February 24, 2013 15:55 IST

The Hyderabad police has detained six local youth for questioning in connection with the twin blasts which killed 16 people on Thursday evening in a crowded market area in the city.

These young men had earlier been arrested in connection with the Mecca Masjid blast of 2007 and tortured by the city police. They were later acquitted by the courts.
 
Mohammed Rayeesuddin, a resident of Malakpet, was among those who were picked up by the police on Sunday.
 
Others detained include Mohammed Shakeel, Abdul Raheem and Azmath. Two young men -- Arshad and Abdul Kareem -- were allowed to go home after questioning. One Dr Ibraheem Junaid has also been asked by the police to come to the police station.
 
When asked about the detentions, Hyderabad Police Commissioner Anurag Sharma claimed he didn’t know about them.

“They may have been called for questioning by our officers but we have not arrested anybody,” he said.

When asked why the men -- who have been found innocent of wrongdoings in the past -- have again been picked up, he said he needed to verify the facts before commenting on the issue.
 
It may be recalled that the Hyderabad police had picked up nearly hundred local Muslim men after the bomb blasts in Mecca Masjid on May 18, 2007.
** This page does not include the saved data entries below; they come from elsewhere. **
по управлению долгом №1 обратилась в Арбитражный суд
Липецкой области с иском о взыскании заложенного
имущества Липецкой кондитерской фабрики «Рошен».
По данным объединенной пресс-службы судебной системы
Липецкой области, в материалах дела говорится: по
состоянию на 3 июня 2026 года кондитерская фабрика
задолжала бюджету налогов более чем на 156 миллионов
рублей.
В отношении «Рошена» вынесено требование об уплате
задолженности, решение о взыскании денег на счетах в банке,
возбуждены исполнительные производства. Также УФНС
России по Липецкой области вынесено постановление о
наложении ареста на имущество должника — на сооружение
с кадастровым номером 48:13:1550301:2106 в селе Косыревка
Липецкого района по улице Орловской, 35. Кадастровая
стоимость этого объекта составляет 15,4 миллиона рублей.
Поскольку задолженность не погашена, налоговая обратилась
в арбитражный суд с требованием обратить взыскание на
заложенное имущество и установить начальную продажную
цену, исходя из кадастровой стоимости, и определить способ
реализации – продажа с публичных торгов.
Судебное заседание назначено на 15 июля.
The young men were subjected to torture and forced to confess to their involvement in the blast. While 26 were later booked on terror related charges, others were released.
 
When the investigations were handed over to the Central Bureau of Investigation, it was found that the blast was the handiwork of some right-wing elements.
 
All the local youth were later acquitted by the court but some of them had to languish in jail for more than one-and-a-half years before being exonerated. On the recommendations of the National Commission for Minorities, the state government had to pay a compensation and issue a good character certificate to these men.
 
“But the way the same men have been picked up, there seems to be no change in the police’s behaviour; they are still looking at us with suspicion”, said Dr Junaid, who had received a compensation of Rs 3 lakh and a certificate from the police.
 
“What is the reason for picking up these innocent young men,” said Lateef Mohammed Khan of the Andhra Pradesh Civil Liberties Monitoring Committee.
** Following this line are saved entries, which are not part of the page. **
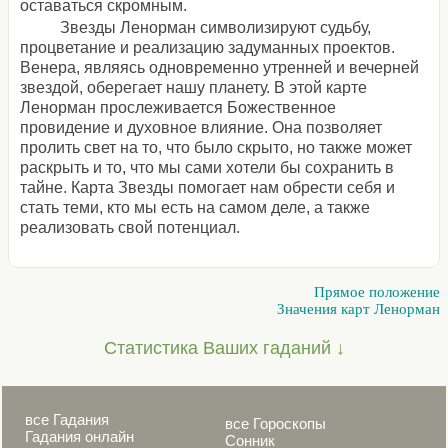
оставаться скромным.
Звезды Ленорман символизируют судьбу,
процветание и реализацию задуманных проектов.
Венера, являясь одновременно утренней и вечерней
звездой, оберегает нашу планету. В этой карте
Ленорман прослеживается Божественное
провидение и духовное влияние. Она позволяет
пролить свет на то, что было скрыто, но также может
раскрыть и то, что мы сами хотели бы сохранить в
тайне. Карта Звезды помогает нам обрести себя и
стать теми, кто мы есть на самом деле, а также
реализовать свой потенциал.
Прямое положение
Значения карт Ленорман
Статистика Ваших гаданий ↓
все Гадания
все Гороскопы
Гадания онлайн
Сонник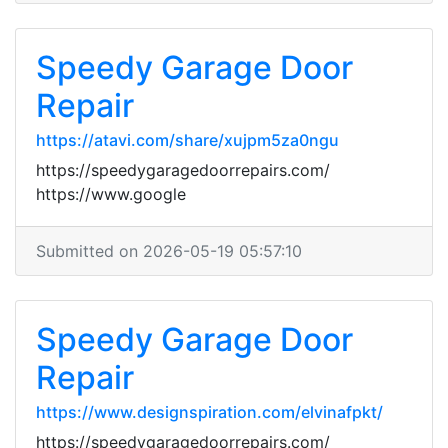
Speedy Garage Door
Repair
https://atavi.com/share/xujpm5za0ngu
https://speedygaragedoorrepairs.com/
https://www.google
Submitted on 2026-05-19 05:57:10
Speedy Garage Door
Repair
https://www.designspiration.com/elvinafpkt/
https://speedygaragedoorrepairs.com/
Mohammed Rayeesuddin, who has been detained by the police after the recent blasts, earlier lost his job and his fiance when he was wrongfully accused of being involved  in the Mecca Masjid blast.
 
“I could never recover from the stigma of being arrested in a terror case. Why they did it to me I could never understand. Maybe because I had taken part in a protest against police firing in Hyderabad, in which one my friends had died,” Rayeesuddin had said earlier.
 
Rayeesuddin and Junaid were subjected to third degree torture by the police and coerced into signing a confession for a crime which they had not committed.
 
“I was arrested because I had prayed in Mecca Masjid on that day and helped carry the injured to the hospital,” said Dr Junaid, who was studying at the Unani Medical College opposite Mecca Masjid at the time.

Even after his acquittal, he could not find a job for a long time. Today, he runs his own clinic in Hyderabad.